How are patients and clinics scheduled?
The process for scheduling patients is dependent on a number of factors including the nature of the specialty itself, the acuity of the problem, the availability of facilities, the schedules of the specialists involved and the systems that are used for scheduling patients for those specialists. The purpose of scheduling is to identify a particular time and place where a specialist and a patient can be brought together for the purpose of providing health care. Telemedicine contributes an additional factor in terms of the telecommunications connections that must be used. In scheduling a live, interactive consultation, the following much be arranged:
- Time when the provider is available
- Room for the provider
- Availability of the necessary equipment at the provider site
- The secure telecommunications connection between the provider site and the remote site
- The room for consultation at the remote site
- The necessary equipment at the remote site
- Time when the telemedicine presenter is available
- Time when the patient is available
At least four approaches are available for scheduling live, interactive telemedicine consultations that accommodate different considerations. These include provider clinic scheduling, remote clinic scheduling, virtual clinic scheduling and ad hoc scheduling.
One advantage of the store-and-forward approach is that the scheduling process is much less complex and can accommodate different scheduling of the provider and patient time. The necessary information can be captured at the remote site at a time and in a place convenient to the presenter and the patient. The evaluation can take place at a later time of convenience to the specialist.
How do different types of scheduling match different specialty services?
There are two primary considerations for selecting a scheduling system: the acuity of the patient’s problem and optimization in the use of the specialist’s time. If the patient is suffering from a condition such as a stroke, severe traumatic injury or any other life-threatening condition, time is of the essence and any telemedicine consultation must be arranged on an ad hoc basis to provide prompt care for that patient. Most specialist consultations are not this urgent so there can be more flexibility in scheduling.
What is ad hoc scheduling?
Ad hoc scheduling is usually reserved for consultations that occur infrequently or which cannot be scheduled in advance. It is defined as taking place when each provider-patient encounter is scheduled individually and is typically based on the needs of the patient. Most often it is used to provide care for patients in emergency situations where the required expertise is not available locally. It may also be used for non-urgent consultations where the need is infrequent and unpredictable.

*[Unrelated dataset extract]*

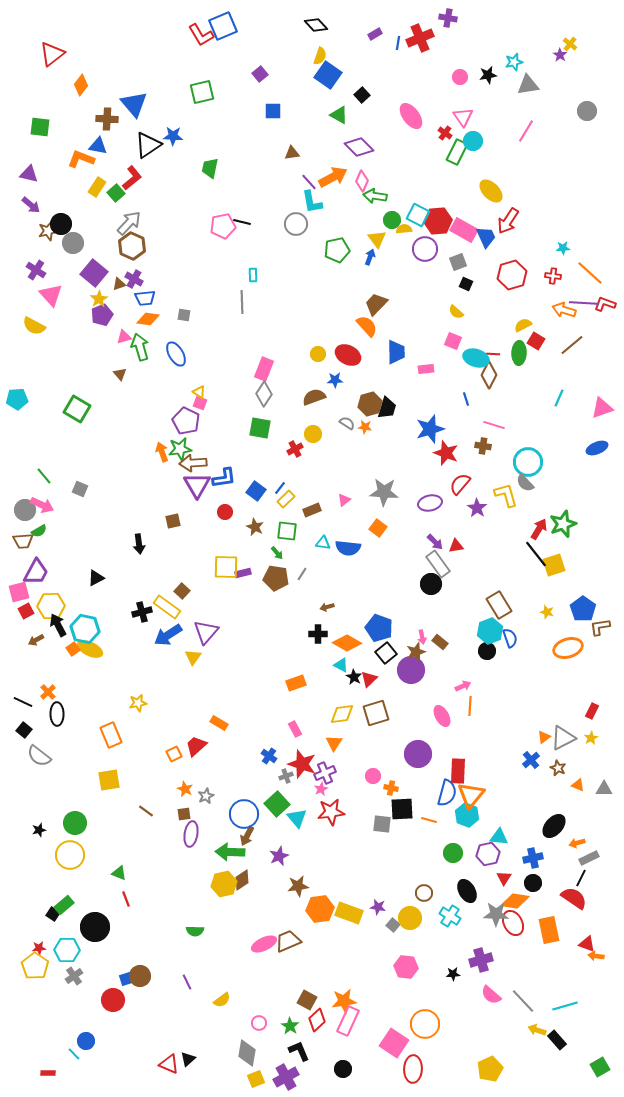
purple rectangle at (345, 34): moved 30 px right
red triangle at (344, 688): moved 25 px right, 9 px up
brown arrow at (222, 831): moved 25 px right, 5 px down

What is provider clinic scheduling?
In provider clinic scheduling, telemedicine consultations are integrated into the provider’s normal clinic process. The patients are scheduled by the remote site staff just as any other patient who visits the clinic and that time is also scheduled at the remote site. A room, which may be the physician’s office, is equipped with the necessary devices and telecommunications connections. When a telemedicine patient is next on the schedule, as the time approaches for the patient to be seen by the specialist, the remote site staff makes sure the necessary clinical information is collected and forwarded to the doctor and that the videoconferencing connection is made. The provider then reviews the patient information and then enters the room where the telemedicine equipment is located and the patient is already “present” on the monitor.
What is remote site clinic scheduling?
In remote site clinic scheduling, each remote site is allocated a block of time on a periodic basis when the specialist will see patients at that site. The remote site staff takes responsibility for scheduling local patients into the time block. The provider sees the patients one after another throughout the time block.
What is virtual clinic scheduling?
Virtual clinic scheduling is an extension of remote clinic scheduling where the provider’s time block is shared by two or more remote sites. Typically, the specialist will see a patient at one site, and then switch connections to the next site on the list while the previous site brings in a new patient and prepares them for the consultation. This is a more efficient use of the provider’s time when there are relatively small numbers of patients at the remote sites or when “no shows” are a consideration. However, virtual clinic scheduling does require more technical skill on the part of the provider and more attention from a technician at the provider’s site to switch the connections.
How are “no shows” handled?
Patients who do not appear for their appointment are a perennial problem in outpatient care and telemedicine consultations are no exception. This varies somewhat by specialty. As an example, psychiatry, psychology and dermatology tend to have higher rates than cardiology. There are two strategies for dealing with this. The first and most commonly used technique is the airline approach of overbooking appointments, or scheduling more patients for appointments in a given day than you can expect to see with the assumption that a certain percentage will not appear. The second is to put more of a burden on the remote site to make sure that patients appear for their appointments. The primary method of doing this is to execute an agreement with the remote facility that they will pay something for every scheduled visit for which the patient does not appear.